On a previous rv we owned, before i learned all this, the onboard converter never charged the batteries more than 50% i was killing batteries and never knew it till i installed the trimetric.

Ideally the battery manufacturer will supply the exact charging specs for your battery and you would program the battery charger to those exact specs.

Unfortunately the stuff needed isnt cheap. We rewired our current rv with a magnum inverter, large solar setup, and 800 ah of battleborn batteries. It was expensive but works like a charm. We can run our bedroom ac unit overnight on the battery bank if needed. Cant do that every night cause it takes longer than a day to get the batteries topped up from the panels but we are very happy with the setup. We can ususually boondock and do whatever we want in the rv and dont notice we are not plugged in.

If you are unfamiliar with solar you need more panels/watts than you think. We bought a portable solar setup with a decent charge controller to get familiar with how many watts of solar equal the power you need to dump in the battery bank. There are huge differences between different solar panels so mileage varies. Our panels produce a lot of volts even under hwavy cloud cover and that was important to us.

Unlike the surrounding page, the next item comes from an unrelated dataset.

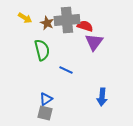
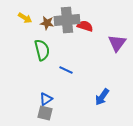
brown star: rotated 16 degrees counterclockwise
purple triangle: moved 23 px right, 1 px down
blue arrow: rotated 30 degrees clockwise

Lithium iron batts are great but an entirely different animal. The info above doesnt apply the same to those.
 
I just looked at pricing on the trimetric ( from bogart engineering) and they have gone up. A lot. I paid $50 for mine not all that many years ago. They seem to be in the $150-200 price range now.

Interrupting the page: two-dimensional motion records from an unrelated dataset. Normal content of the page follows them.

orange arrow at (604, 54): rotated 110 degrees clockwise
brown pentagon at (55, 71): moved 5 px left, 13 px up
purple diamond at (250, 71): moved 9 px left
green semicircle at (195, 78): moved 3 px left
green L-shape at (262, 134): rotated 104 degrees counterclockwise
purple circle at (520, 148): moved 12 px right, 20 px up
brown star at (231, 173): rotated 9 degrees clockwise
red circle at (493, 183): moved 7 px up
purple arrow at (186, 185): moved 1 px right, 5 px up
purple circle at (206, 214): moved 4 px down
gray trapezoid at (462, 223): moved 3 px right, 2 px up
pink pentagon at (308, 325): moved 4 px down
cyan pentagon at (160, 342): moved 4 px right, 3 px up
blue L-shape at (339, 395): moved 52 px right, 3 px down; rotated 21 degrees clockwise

Imo they are well worth it as they will save a ton of money on batteries in the long run.

I also have the magnum battery monitor installed. The trimetric displays fewer decimal points but has been far more accurate in my experience.

For a standard solar setup i always recommend the trimetric first and learn how much power everything in your rv uses and how you use it for how you use your rv. Then you can figure out how big the battery bank should be and then you can size the solar setup to the battery bank and power usage.

My almost 2000 w solar panels pump about 75v into the battery bank under full sun. I love the battleborn batteries partly because if i plug into shore power or a generator the combo of the electrical hookup and solar panels pump close to 200v into the battery bank. Some other brands limit the max voltage you can pump into them.

On an 800ah battery bank it is 10 hrs of full sun to recharge. With a Honda 200w generator and solar i hit full charge in less than half that.